"You wild little son of a gun!" He stared incredulously at the bride, then kissed her. "You should say 'he's he,' not 'he's him,'" he told her.
"Lay off that stuff!" ordered Winona.
"You come on home to trouble," directed Wilbur. He guided Spike to the car.
"It's like one of these dreams," said Spike above the rattle of the Can. "How a pretty thing like her could look twice at me!"
Winona held up a gloved hand to engage the driver's eye. Then she winked.
"Say," said Spike, "this is some car! When I get into one now'days I like to hear it go.

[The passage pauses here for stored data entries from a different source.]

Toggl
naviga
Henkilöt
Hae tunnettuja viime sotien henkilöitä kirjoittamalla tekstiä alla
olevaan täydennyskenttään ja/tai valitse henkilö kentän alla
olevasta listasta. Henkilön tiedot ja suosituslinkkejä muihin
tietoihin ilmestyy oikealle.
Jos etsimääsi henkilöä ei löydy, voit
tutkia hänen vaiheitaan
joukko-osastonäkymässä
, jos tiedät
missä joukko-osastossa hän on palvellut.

I been in some lately you could hardly tell you moved."
The front of the house was vacant when the Can laboured to the gate, though the curtain of a second-floor front might have been seen to move. Winona led her husband up the gravelled walk.
"It's lovely," she told him, "this home of mine and yours. Here you go between borders all in bloom, phlox and peonies, and there are pansies and some early dahlias, and there's a yellow rosebush out."

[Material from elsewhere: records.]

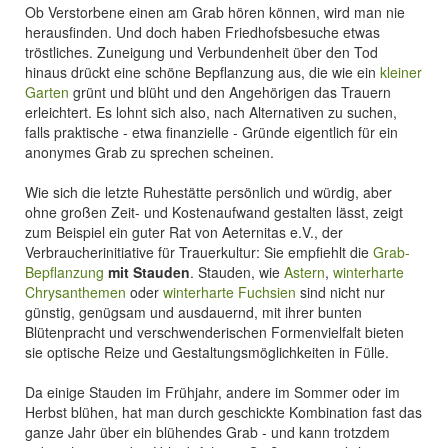
Ob Verstorbene einen am Grab hören können, wird man nie
herausfinden. Und doch haben Friedhofsbesuche etwas
tröstliches. Zuneigung und Verbundenheit über den Tod
hinaus drückt eine schöne Bepflanzung aus, die wie ein
kleiner
Garten
grünt und blüht und den Angehörigen das Trauern
erleichtert. Es lohnt sich also, nach Alternativen zu suchen,
falls praktische - etwa finanzielle - Gründe eigentlich für ein
anonymes Grab zu sprechen scheinen.
Wie sich die letzte Ruhestätte persönlich und würdig, aber
ohne großen Zeit- und Kostenaufwand gestalten lässt, zeigt
zum Beispiel ein guter Rat von Aeternitas e.V., der
Verbraucherinitiative für Trauerkultur: Sie empfiehlt die
Grab-
Bepflanzung
mit Stauden
. Stauden, wie
Astern
,
winterharte
Chrysanthemen
oder
winterharte Fuchsien
sind nicht nur
günstig, genügsam und ausdauernd, mit ihrer bunten
Blütenpracht und verschwenderischen Formenvielfalt bieten
sie optische Reize und Gestaltungsmöglichkeiten in Fülle.
Da einige Stauden im Frühjahr, andere im Sommer oder im
Herbst blühen, hat man durch geschickte Kombination fast das
ganze Jahr über ein blühendes Grab - und kann trotzdem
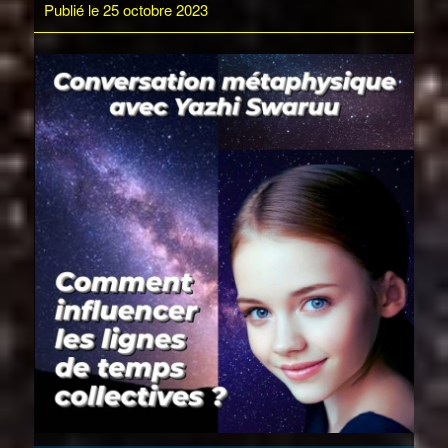
Publié le 25 octobre 2023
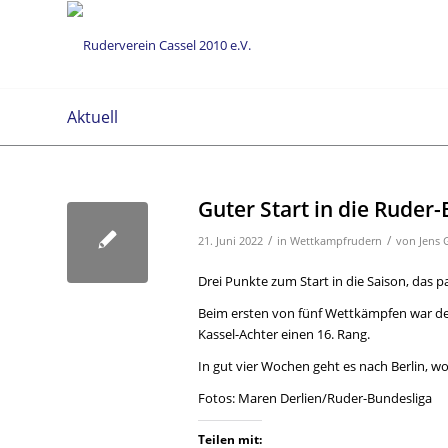
Aktuell
Guter Start in die Ruder
/
/
21. Juni 2022
in
Wettkampfrudern
von
Jens 
Drei Punkte zum Start in die Saison, das pa
Beim ersten von fünf Wettkämpfen war der 
Kassel-Achter einen 16. Rang.
In gut vier Wochen geht es nach Berlin, 
Fotos: Maren Derlien/Ruder-Bundesliga
Teilen mit:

"It smells beautiful," said Spike. He sniffed the air on each side.
"Sit here," said Winona, nor in the flush of the moment was she conscious of the enormity of what she did. She put Spike into a chair that had for a score of years been sacred to the person of her invalid father. Then she turned to greet her mother. Mrs. Penniman, arrayed in fancy dress-making, was still damp-eyed but joyous.